Domain 3 — Referral optimisation / care-pathway (benefit 3KX)
| Reference | C1 | C2 | C3 | C4 | C5 | C6 | C7 | Strength |
|---|---|---|---|---|---|---|---|---|
| Eminović 2009 (Arch Dermatol, cluster RCT) | 3 | 3 | 3 | 3 | 2 | 2 | 3 | Very strong (RCT, referral reduction) |
| Whited 2013 (J Telemed Telecare, RCT) | 3 | 3 | 2 | 2 | 2 | 2 | 3 | Strong (RCT, outcome equivalence) |
| Armstrong 2018 (JAMA Netw Open, equivalency RCT) | 3 | 3 | 3 | 3 | 2 | 2 | 3 | Very strong (RCT, chronic disease) |
| Finnane 2017 (JAMA Derm, SR) | 3 | 3 | 2 | 3 | 3 | 2 | 3 | Very strong (SR) |
| Chuchu 2018 (Cochrane, SR) | 3 | 3 | 3 | 3 | 3 | 2 | 3 | Very strong (Cochrane SR) |
| Giavina-Bianchi 2020 (eClinicalMedicine, 30K pts) | 3 | 2 | 2 | 2 | 1 | 2 | 3 | Strong (real-world wait-time anchor) |
| Moreno-Ramirez 2007 (Arch Dermatol, Seville) | 3 | 2 | 3 | 3 | 1 | 2 | 3 | Strong (EU wait-time anchor) |
| Snoswell 2016 (JAMA Derm, cost-effectiveness SR) | 3 | 3 | 2 | 3 | 3 | 2 | 3 | Very strong (health-economic SR) |
| Jain 2021 (JAMA Netw Open, AI triage PCP / NP) | 3 | 2 | 3 | 3 | 2 | 2 | 3 | Strong (AI-decision-support uplift) |
Domain 3 summary: 9 references. Minimum ≥ 6 cleared; target 8–10 achieved. Evidence base anchored by 3 RCTs (Eminović 2009, Whited 2013, Armstrong 2018), 3 systematic reviews (Finnane 2017, Chuchu 2018 Cochrane, Snoswell 2016), 2 large real-world wait-time references (Giavina-Bianchi 2020, Moreno-Ramirez 2007) and 1 AI-triage uplift reference (Jain 2021).
Aggregate coverage
| Domain | Minimum | Target | Achieved | Primary source of evidence weight |
|---|---|---|---|---|
| Diagnostic accuracy (7GH) | ≥ 8 | 10–12 | 13 | 3 SR/MA + 1 prospective + 4 reader studies + 2 outcome anchors + 3 balancing |
| Severity scoring (5RB) | ≥ 6 | 8–10 | 10 | 1 EMA guideline + 1 international consensus + 2 phase-3 RCTs + 2 AI-PASI validations |
| Referral optimisation (3KX) | ≥ 6 | 8–10 | 9 | 3 RCTs + 3 SRs + 2 real-world wait-time + 1 AI-triage |
| Total | ≥ 20 | 26–32 | 32 |
Mandatory balancing references present:
- Daneshjou 2022 (phototype bias) — confirms generalisability limit
- Han 2018 (cross-ethnicity generalisation) — complementary phototype evidence
- Freeman 2020 (BMJ SR of smartphone apps) — confirms AI-dermatology heterogeneity across products; underpins device-specific clinical-data requirement
Declared evidence gaps (for CER and PMCF declaration)
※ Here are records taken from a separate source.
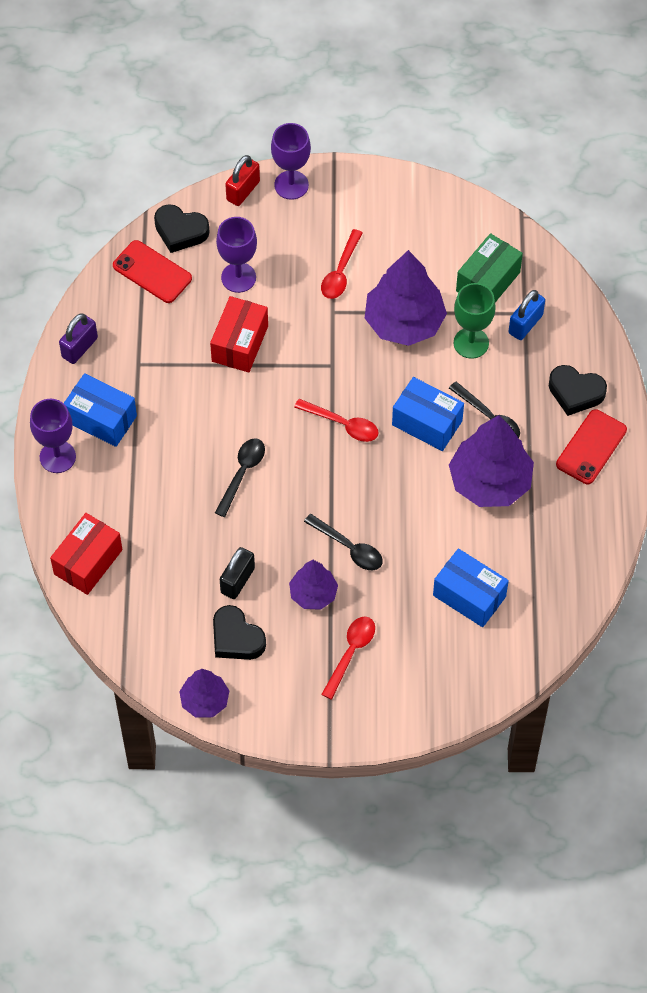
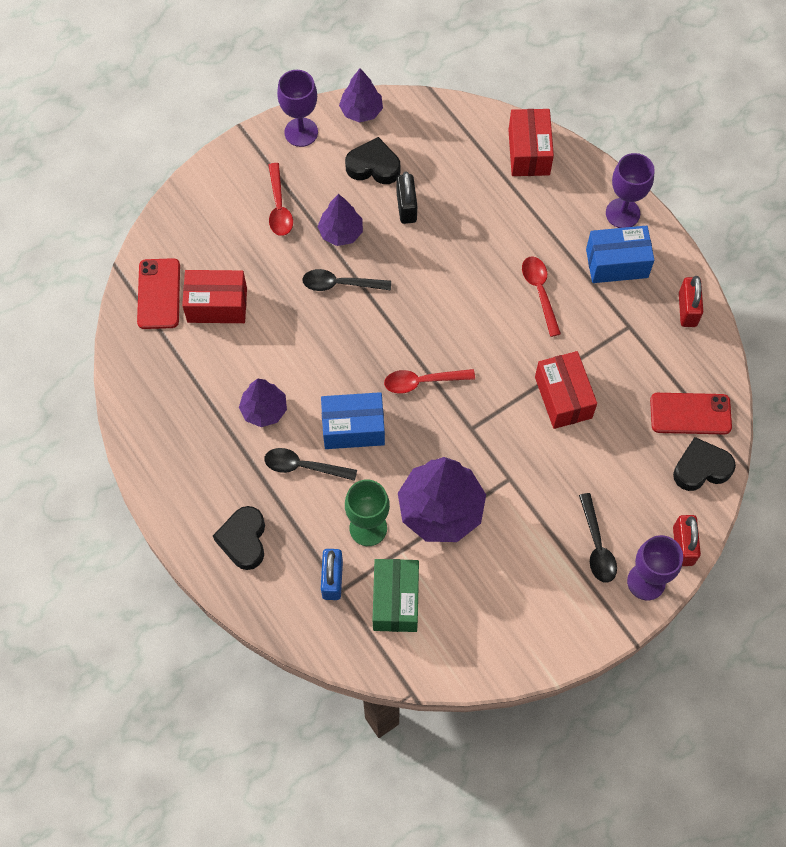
camera: 145 degrees right, 5 degrees up
purple padlock [59,313,98,364] -> red padlock [679,276,703,327]
black spoon [215,438,265,517] -> black spoon moved to [579,493,617,583]
purple goblet [216,217,257,293] -> purple goblet moved to [277,70,318,147]
red spoon [321,229,363,299] -> red spoon moved to [522,257,561,337]
blue box [433,548,509,627] -> red box [182,270,247,323]
purple tree [449,415,534,507] -> purple tree [239,379,287,427], size x0.56
black heart [549,365,607,416] -> black heart turned 75 degrees counterclockwise [213,506,265,570]
red phone [556,409,627,484] -> red phone moved to [137,258,180,329]

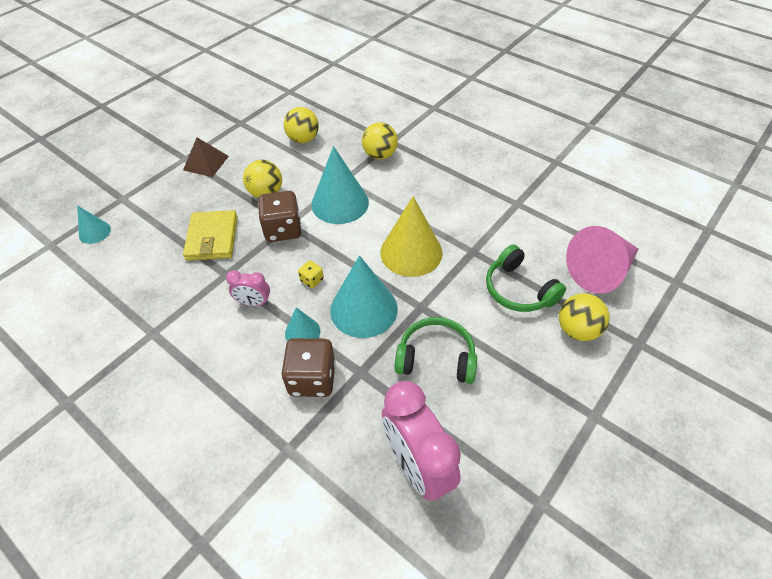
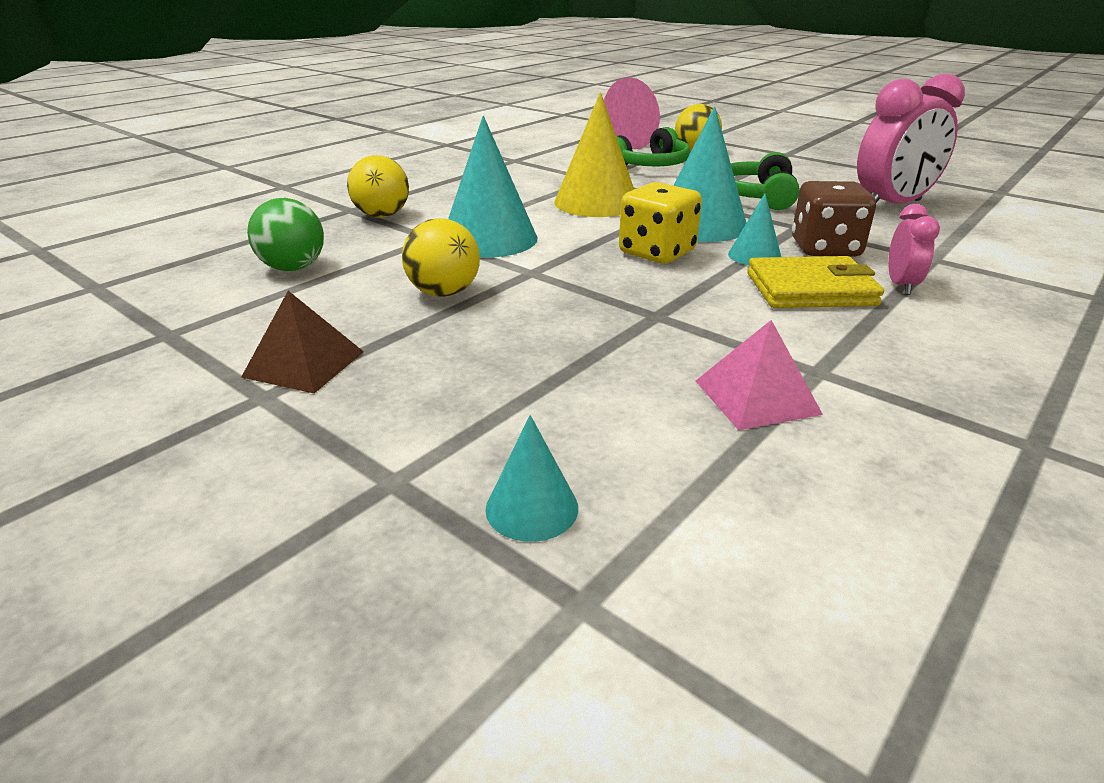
camera: 90 degrees left, 20 degrees down
yellow wallet [183,210,238,261] -> yellow wallet moved to [747,256,884,308]
pink clock [226,270,270,306] -> pink clock moved to [888,204,940,295]
brown dice [258,191,302,242] -> none
yellow ball [284,107,319,143] -> green ball [247,198,324,271]
yellow dice [298,260,324,288] -> yellow dice [619,182,702,264], size x2.11
none -> pink pyramid [696,320,823,430]

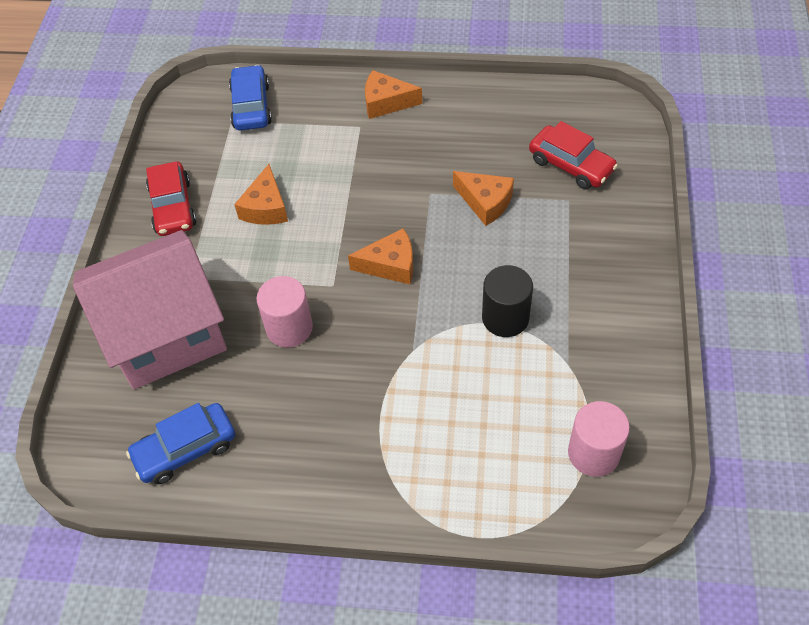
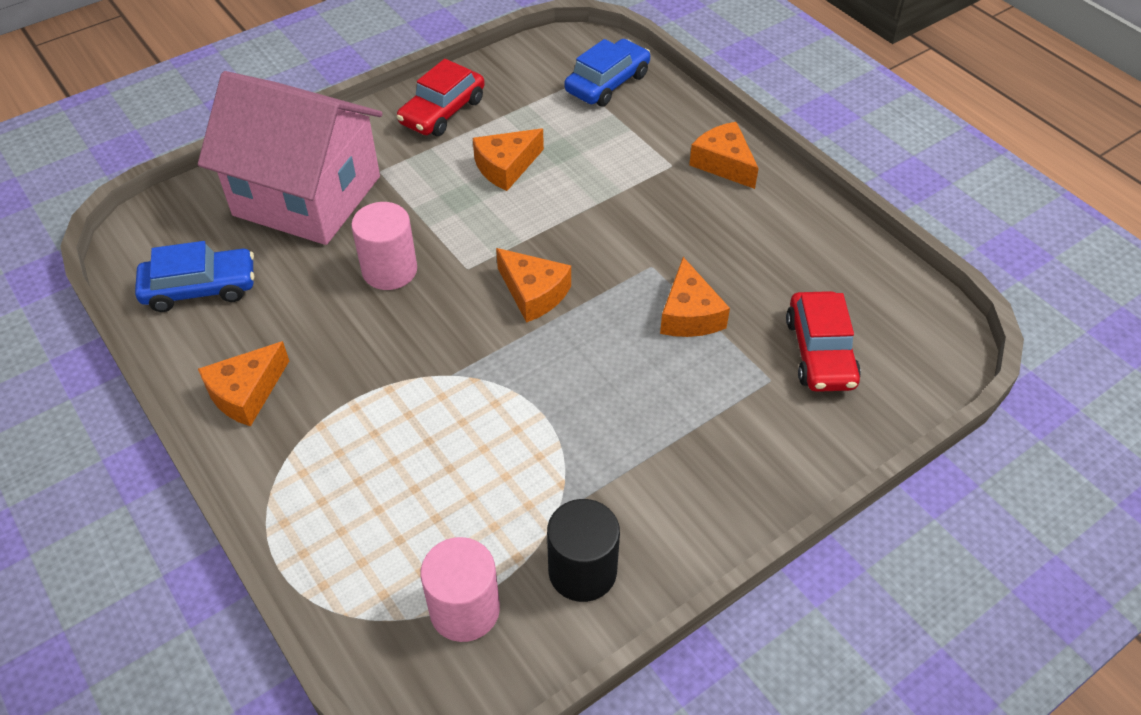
camera: 45 degrees right, 5 degrees down
blue car [126,403,235,484] -> blue car turned 150 degrees clockwise [135,241,254,312]
black cylinder [482,265,533,337] -> black cylinder moved to [547,499,620,602]
none -> orange cheese [198,341,289,426]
- No AI-dermatology RCT with mortality or stage-shift as primary endpoint. The surrogate-to-outcome chain rests on reader-study accuracy equivalence plus independently established AJCC stage-survival gradient.
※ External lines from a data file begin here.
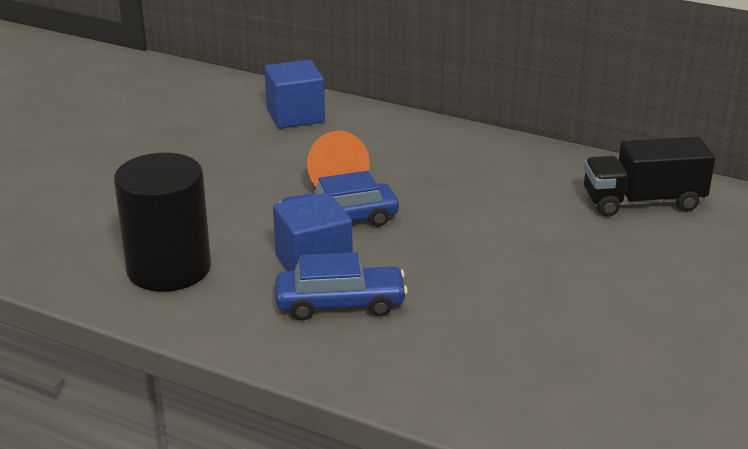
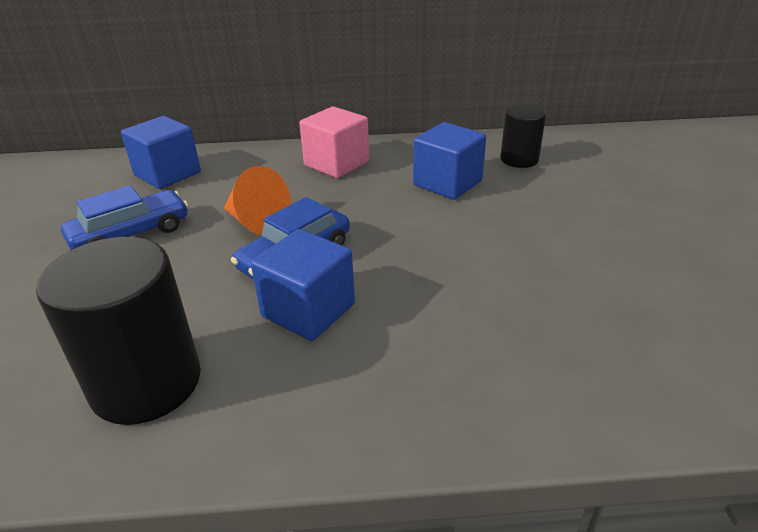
camera: 30 degrees left, 5 degrees up
blue car [275,252,408,321] -> blue car moved to [61,185,188,250]
black truck [584,136,715,217] -> black cylinder [500,105,546,168]
none -> pink cube [299,107,369,178]
none -> blue cube [413,122,486,200]

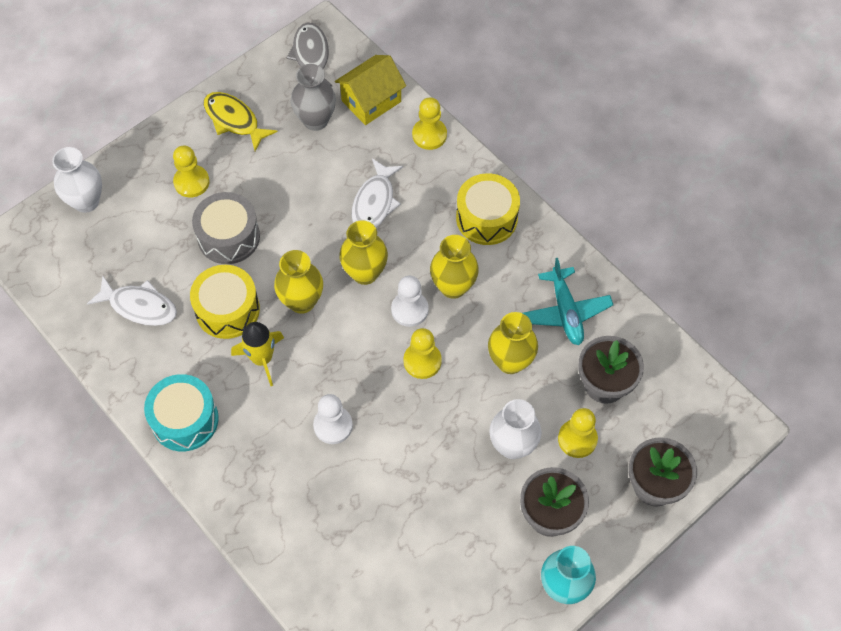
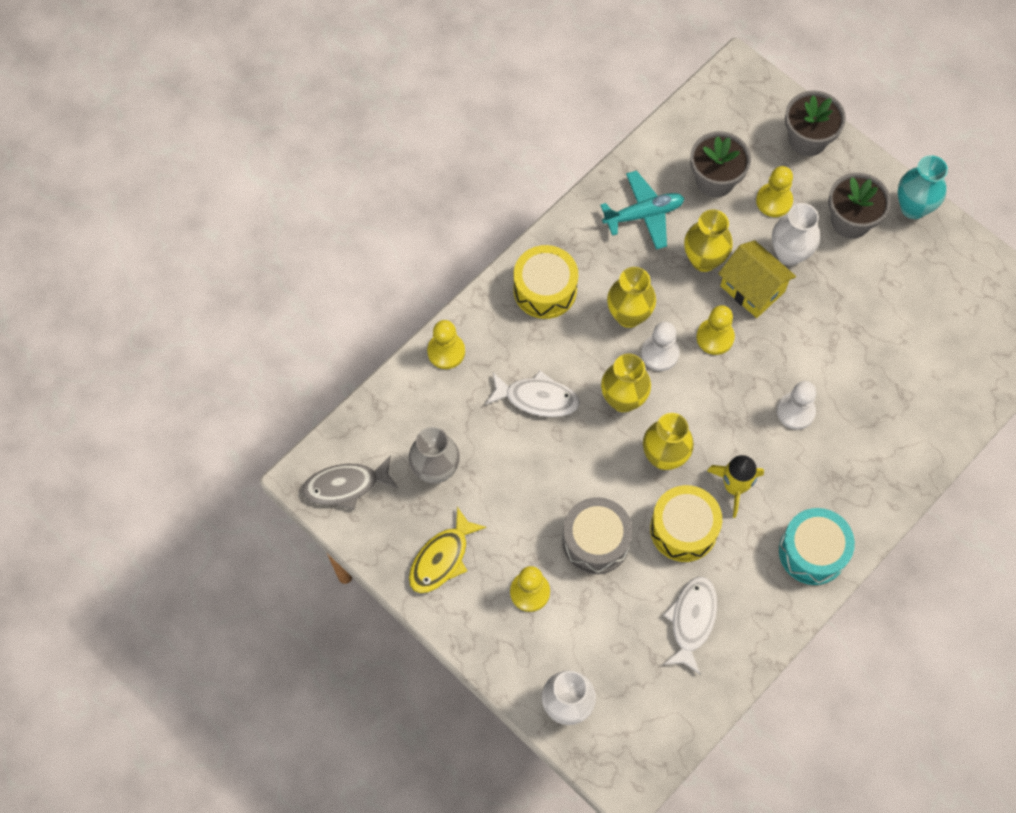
camera: 95 degrees left, 5 degrees up
yellow house [335,55,406,125] -> yellow house moved to [718,240,796,318]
- Phototype-stratified prospective evidence is sparse. Daneshjou 2022 quantifies the gap; motivates PMCF subgroup-stratified performance monitoring.
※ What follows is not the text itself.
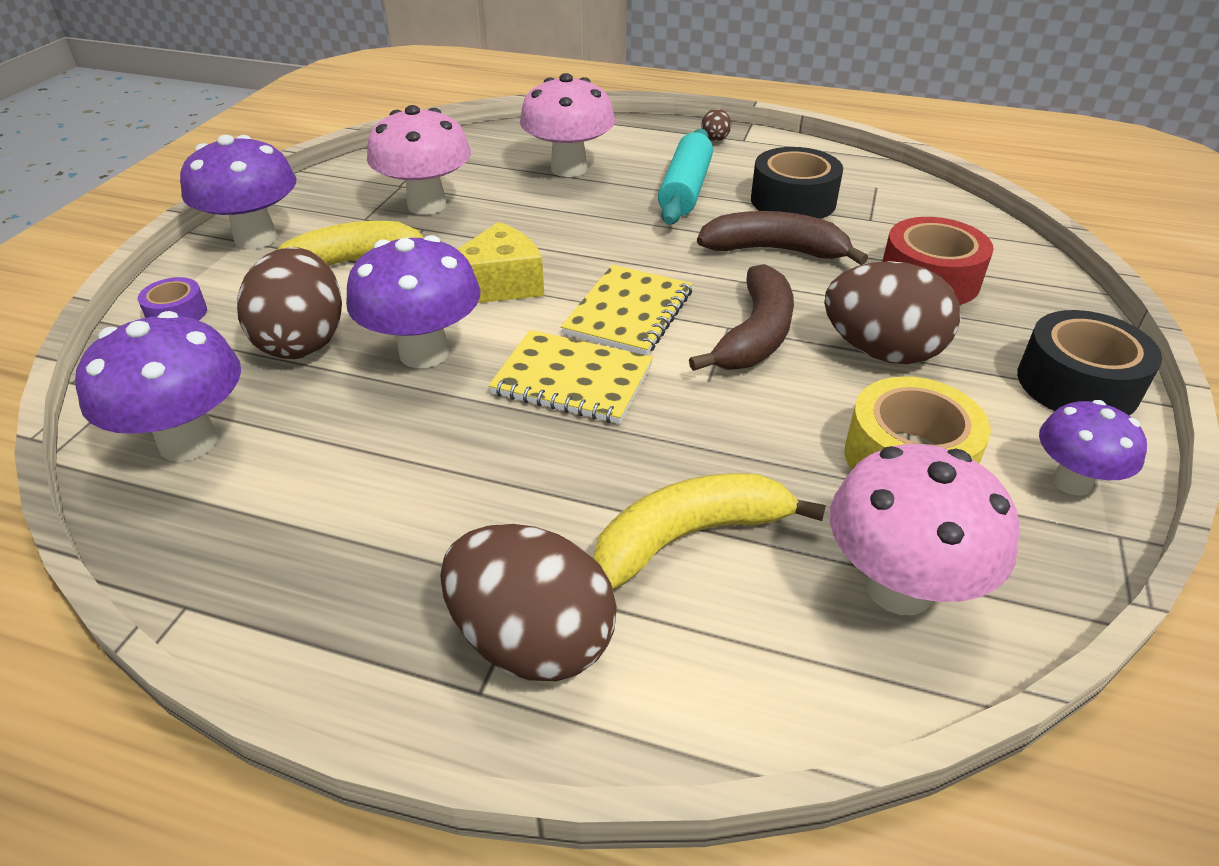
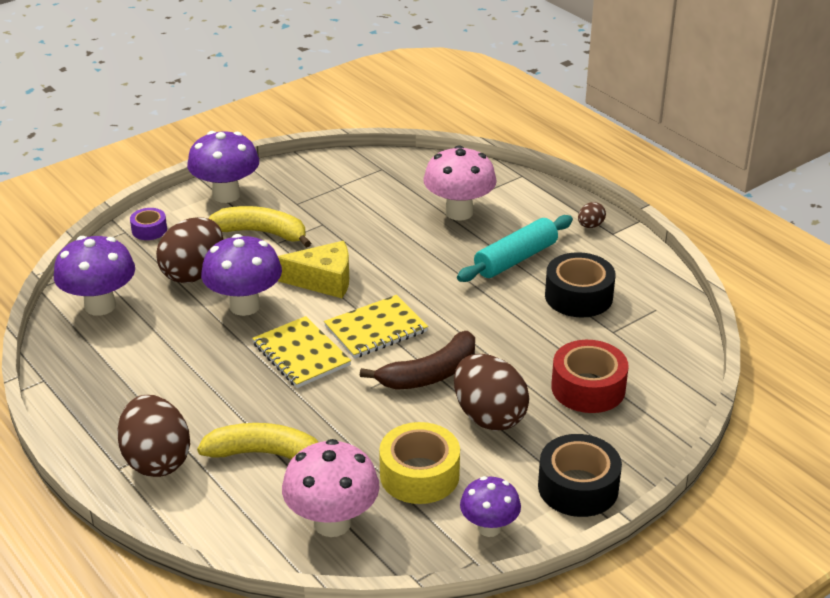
camera: 35 degrees right, 5 degrees down
pink mushroom [367,105,471,215] -> none
brown banana [697,211,868,265] -> none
- Long-term automated-severity-scoring outcome data are thin. Analytic-validity evidence (Schaap 2022, Huang 2023) strong; durable DLQI / POEM outcome data following AI-PASI deployment unavailable.
- AI-triage RCT evidence lags teledermatology RCT evidence. Eminović 2009, Whited 2013, Armstrong 2018 test human-teledermatologist workflows; direct RCT of AI-triage vs. teledermatology not yet published.
These gaps are declared in surrogate-validity-review.md §8 and tracked as PMCF-plan commitments in R-TF-007-002.